After advice from friends who work in the health service and the counsellor she began seeing when Nik died, she decided 12 people, each with a trained counsellor, would be the ideal number for an online group, each to run for six weeks.
The response to her idea has been overwhelming, she said. After placing an ad with the British Association for Counselling and Psychotherapy (BACP), she now has 30 fully qualified counsellors, including one who worked with families affected by the London Bridge terror attacks.

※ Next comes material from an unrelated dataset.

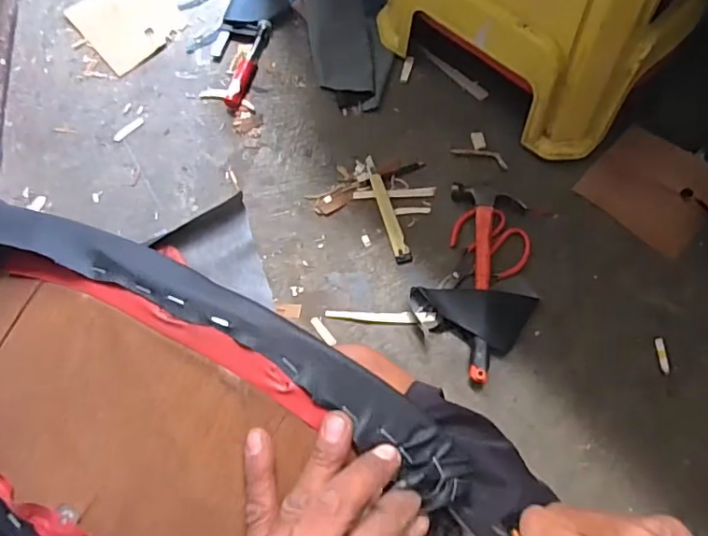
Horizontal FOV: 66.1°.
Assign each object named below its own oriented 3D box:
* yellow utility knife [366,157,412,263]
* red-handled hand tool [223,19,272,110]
[{"bbox_3d":[0.044,-0.080,0.743,0.021,0.008,0.158,-16,72,-4],"label":"yellow utility knife"},{"bbox_3d":[-0.156,-0.309,0.821,0.026,0.020,0.156,17,73,7],"label":"red-handled hand tool"}]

“This is a very different form of bereavement, that is both extraordinary and bewildering. Normally, with the death of a beloved, there’s a distraction,” FitzPatrick said. “The funeral, the rituals designed to distract you from the shock and the depression. But with Covid, there’s a silence.”
A study published last week found that family and friends bereaved by coronavirus suffer a “heightened grief” and there have been calls for counselling to be made available for families.
Devlin, 56, FitzPatrick’s husband of 19 years, was a writer who worked in design for a cutting-edge engineering company. He had been healthy, his only underlying condition mildly raised blood pressure. He died on 20 March after multiple organ failure, after three days in intensive care at Croydon University hospital, leaving her utterly bereft.
“My brother came over the night Nik died. We listened to Radio 4 to try to fill the silence and it was full of death, death. The silence of everyone else is awful too. No one knew what to say, no one could hug you. It was extremely isolating. Nik was Irish, he was a very chatty boy.”
Three days later, Boris Johnson called a national lockdown and, as she watched footage of makeshift morgues outside hospitals in New York, FitzPatrick began suffering nightmares. She described lockdown as surreal.
“I was there on my own, trying to teach a lot of the time. Going for walks, deliberately bumping into friends. And just going, ‘Oh bloody hell’.
“I was having nightmares, I was really worried he would end up in a mass grave.”
She believes many people are suffering post-traumatic stress because of the health crisis.
“There is a huge wave of grief and sorrow. It feels like the world is bathed in grief and sorrow.”
Like many bereaved by coronavirus, she could not have a large funeral for her husband due to social distancing measures. She decided against having any kind of immediate ritual at all. “Nik was an atheist, so it never would have been in a church.”
She organised his cremation by a company specialising in non-Christian services that carries out the service and delivers the ashes afterwards.
“I do think there is a problem in not having that ritual and I don’t feel I’ve had the opportunity to grieve in a way that that celebration does. A lot of other people who knew him also feel that.”
“I know, when we have a life celebration, more than 100 people will be there. Nik was a well-known, popular guy. He wanted to be in a firework display and that’s what we will have.”
The support group is Nik’s legacy, she said: “It’s what he would have wanted.”
The groups will run three times a week, Thursday evening, Saturday afternoon and Mondays, aimed either side of the weekend, which FitzPatrick found hardest to bear.
“The idea is, if that group is working after the six weeks with a counsellor, the group might even mange things themselves.
“My counsellor talks about how humans create narratives and legacies in order to survive. I’m realising these narratives stop the deaths from becoming statistics.”
She predicts the speakeasy conversations will be “bizarre and surreal and dark and sometimes funny”.
And, sometimes, profoundly poignant.
FitzPatrick talks of a recent email she got, from Nik, who had set up a forwarding email from his account before he died.
“I got an email saying his account had closed. It said: ‘Hi Edwina, if you get this message something has happened to me, I love you Edwina FitzPatrick, I love you so much.’”
Partners who have been bereaved by coronavirus can access free online support at CovidSpeakEasy.com.